Enough votes are in hand to kill a measure that authorizes a $40 million bond issue to help pay for the completion of the American Indian Cultural Center and Museum in Oklahoma City, two Republican senators said Thursday.
Sens. Patrick Anderson and Cliff Aldridge said enough state money has been spent on the project, which has been planned for nearly 20 years. They said they don't oppose the project, but Oklahoma taxpayers shouldn't have to pay for it.
Aldridge, R-Midwest City, said the cost of the project “has just gone completely out of control.”
Anderson, R-Enid, said the state has surpassed its original commitment to provide $33 million in funding for the center, which now has a price tag of about $170 million.
Anderson and Aldridge said they have signatures of 12 other Republican senators who have agreed to vote against a bill that would authorize a bond issue for the project. The measure is expected to come up on the Senate floor next week, they said.
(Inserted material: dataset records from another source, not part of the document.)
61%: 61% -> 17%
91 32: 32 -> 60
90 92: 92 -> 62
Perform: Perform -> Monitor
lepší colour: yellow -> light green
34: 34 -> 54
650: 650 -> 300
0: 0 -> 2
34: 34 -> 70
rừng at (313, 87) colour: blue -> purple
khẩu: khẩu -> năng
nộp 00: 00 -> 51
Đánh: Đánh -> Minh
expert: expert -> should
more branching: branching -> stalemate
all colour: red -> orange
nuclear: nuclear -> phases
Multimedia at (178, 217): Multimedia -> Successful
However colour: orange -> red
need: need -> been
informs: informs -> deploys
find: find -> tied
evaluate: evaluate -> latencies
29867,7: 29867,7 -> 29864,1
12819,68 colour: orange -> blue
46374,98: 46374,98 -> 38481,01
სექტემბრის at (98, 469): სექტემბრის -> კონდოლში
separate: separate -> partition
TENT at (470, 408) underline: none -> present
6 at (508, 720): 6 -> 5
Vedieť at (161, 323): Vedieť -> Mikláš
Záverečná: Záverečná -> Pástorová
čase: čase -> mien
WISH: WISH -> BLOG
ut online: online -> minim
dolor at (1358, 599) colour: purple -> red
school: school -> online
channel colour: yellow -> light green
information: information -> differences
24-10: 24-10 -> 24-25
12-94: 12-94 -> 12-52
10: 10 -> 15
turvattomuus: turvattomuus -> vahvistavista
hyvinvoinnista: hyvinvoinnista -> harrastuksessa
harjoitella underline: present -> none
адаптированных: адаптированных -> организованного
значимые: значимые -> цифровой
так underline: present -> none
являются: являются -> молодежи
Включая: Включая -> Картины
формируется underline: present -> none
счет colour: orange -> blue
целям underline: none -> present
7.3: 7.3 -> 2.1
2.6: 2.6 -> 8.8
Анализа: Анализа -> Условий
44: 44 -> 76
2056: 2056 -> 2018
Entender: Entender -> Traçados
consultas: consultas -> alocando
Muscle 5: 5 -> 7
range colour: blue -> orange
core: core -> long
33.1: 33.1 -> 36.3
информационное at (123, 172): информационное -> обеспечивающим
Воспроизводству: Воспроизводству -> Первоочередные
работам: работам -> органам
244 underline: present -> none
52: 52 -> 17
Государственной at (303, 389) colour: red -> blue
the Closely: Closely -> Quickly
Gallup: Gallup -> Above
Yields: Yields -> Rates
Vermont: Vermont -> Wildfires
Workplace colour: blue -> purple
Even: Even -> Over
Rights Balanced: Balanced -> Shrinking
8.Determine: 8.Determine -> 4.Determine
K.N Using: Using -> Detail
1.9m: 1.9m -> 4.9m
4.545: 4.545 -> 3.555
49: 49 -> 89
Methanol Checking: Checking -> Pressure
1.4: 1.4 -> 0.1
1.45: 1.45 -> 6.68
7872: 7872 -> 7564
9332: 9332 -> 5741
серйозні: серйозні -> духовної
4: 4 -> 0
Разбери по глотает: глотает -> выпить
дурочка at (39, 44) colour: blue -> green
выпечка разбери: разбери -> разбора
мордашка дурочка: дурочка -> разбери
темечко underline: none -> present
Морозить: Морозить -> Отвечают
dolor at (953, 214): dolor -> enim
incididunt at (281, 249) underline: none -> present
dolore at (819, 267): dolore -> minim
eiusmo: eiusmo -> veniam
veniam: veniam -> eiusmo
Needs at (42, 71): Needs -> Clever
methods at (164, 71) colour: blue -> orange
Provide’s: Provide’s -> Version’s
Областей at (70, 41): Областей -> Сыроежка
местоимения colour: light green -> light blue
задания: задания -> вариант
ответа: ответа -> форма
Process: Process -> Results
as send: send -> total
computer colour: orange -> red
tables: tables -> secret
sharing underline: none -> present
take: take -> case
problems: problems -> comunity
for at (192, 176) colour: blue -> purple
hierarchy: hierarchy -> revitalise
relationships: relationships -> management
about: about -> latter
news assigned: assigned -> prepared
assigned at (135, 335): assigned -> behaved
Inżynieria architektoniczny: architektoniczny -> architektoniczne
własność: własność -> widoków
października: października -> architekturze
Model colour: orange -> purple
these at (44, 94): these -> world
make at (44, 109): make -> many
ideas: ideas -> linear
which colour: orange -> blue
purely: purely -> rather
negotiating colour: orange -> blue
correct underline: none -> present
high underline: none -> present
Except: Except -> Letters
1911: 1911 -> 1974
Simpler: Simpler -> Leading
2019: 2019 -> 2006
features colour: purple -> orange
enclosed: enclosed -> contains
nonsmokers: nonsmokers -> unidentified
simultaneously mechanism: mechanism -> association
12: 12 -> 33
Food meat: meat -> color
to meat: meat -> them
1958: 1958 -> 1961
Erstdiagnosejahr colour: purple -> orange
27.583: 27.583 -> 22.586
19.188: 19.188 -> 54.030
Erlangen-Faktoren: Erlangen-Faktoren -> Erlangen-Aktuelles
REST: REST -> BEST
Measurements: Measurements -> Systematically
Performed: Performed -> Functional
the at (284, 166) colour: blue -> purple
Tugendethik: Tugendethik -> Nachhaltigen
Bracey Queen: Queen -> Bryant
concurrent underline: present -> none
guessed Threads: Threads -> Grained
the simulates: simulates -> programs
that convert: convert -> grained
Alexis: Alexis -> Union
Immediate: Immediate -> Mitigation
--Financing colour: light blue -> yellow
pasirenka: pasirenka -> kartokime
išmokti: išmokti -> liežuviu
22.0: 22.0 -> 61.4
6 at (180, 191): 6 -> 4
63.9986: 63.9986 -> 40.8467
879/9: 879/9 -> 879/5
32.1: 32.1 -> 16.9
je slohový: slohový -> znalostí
The 16 Democrats in the Senate have earlier said they oppose any bond issue if there is a cut in the personal income tax rate. Republican legislative leaders and the governor announced Thursday evening they have reached an agreement to cut the state's top personal income tax rate of 5.25 percent down to 4.8 percent next year.
“I don't see how in the world that they're going to support a bond issue,” Aldridge said.
The 14 Republicans and 16 Democrats add up to 30 no votes for the bond issue in the 48-member Senate, Aldridge said.
He said he is disappointed that a bill calling for eliminating the Native American Cultural and Educational Authority, the agency that was created 18 years ago by lawmakers to build the cultural center, would give the project instead to the Oklahoma Historical Society, and another bill requiring annual audits of the agency have not yet been brought up for a hearing in the Senate.
Blake Wade, chief executive officer of the Native American Cultural and Educational Authority, said private donors have raised $40 million and he's hoping the Legislature will agree to match that amount. The $80 million, he said, would be enough to complete the project; $50 million is needed to complete construction and $30 million is needed for museum exhibits and finishing site improvements.
Aldridge and Anderson suggested the state turn over the project to the city of Oklahoma City and let the city finish building it and then operate it.
“It is a state agency and the state needs to be responsible for what it started,” Wade said.
If the state turned over the cultural center to Oklahoma City, it would be giving up on an investment of more than $90 million in the building and land that is worth more than $20 million, he said.
“We hope that they'll understand that this is an opportunity to finally complete this so that they would start receiving the tax revenue off of that to pay this debt back,” Wade said.
The state has provided $67.4 million already for construction of the cultural center. In addition, the state appropriates $1.5 million to run the Native American Cultural and Educational Authority and $5.5 million in debt service payments for bond issues for the center.
GOP Gov. Mary Fallin backs a bond issue for the center, but many Republican lawmakers have expressed concern about supporting bond issues this year because it would increase the state's bonding debt. It would cost the state about $2.7 million a year to pay the debt service for a $40 million bond issue spread over 20 years and about $2.2 million for a 30-year bond issue.
Backers of the center announced earlier it has raised $40 million in private money to complete the project. Supporters of the center hope to finish construction and open the facility with the $40 million in private contributions matched by $40 million in state funding.
The half-completed museum at the Interstate 40 and Interstate 35 junction has run out of funding. The state agency responsible for its completion has been trying to raise $80 million to complete the approximately $170 million project by 2014. Any bond proposal for the American Indian Cultural Center and Museum likely would have opposition from Tulsa members unless some type of financing is made available for a proposed Oklahoma Museum of Popular Culture in Tulsa. The center, in the concept stages for five years, would preserve stories of popular culture in Oklahoma.
House Democrats agree with Fallin and back a bond issue for the American Indian Cultural Center and Museum, but disagree with her on a bond issue to repair and restore the state Capitol; Senate Democrats have said they oppose any bond issue if there is a cut in the personal income tax rate.
The state started planning for the project in 1994. Then, the cost estimate was $100 million or about $70 million less than the current estimate.
In 1999, Oklahoma City donated the 300-acre tract of land. Construction began in 2005 after the Legislature approved a $33 million bond issue.
Funding dries up
When funds started to run out in 2008, legislators passed another $25 million bond issue.
Project officials said at the time they would raise the remaining funds through private donors. The Native American Cultural and Education Authority came back to the state in 2010 for more funds, but the Senate rejected a $43 million bond issue.
Then-Gov. Brad Henry found $6 million in federal stimulus money in 2010 to keep the project going.
Another request for a $40 million bond issue for the center again was rejected by the Senate. That prompted center officials to seek private donors to give $40 million with the promise that the state would match it.
“The Legislature has never made that commitment,” Anderson said.
In addition to state-authorized bonds, the federal government has contributed about $16 million, and tribal contributions have reached about $5 million.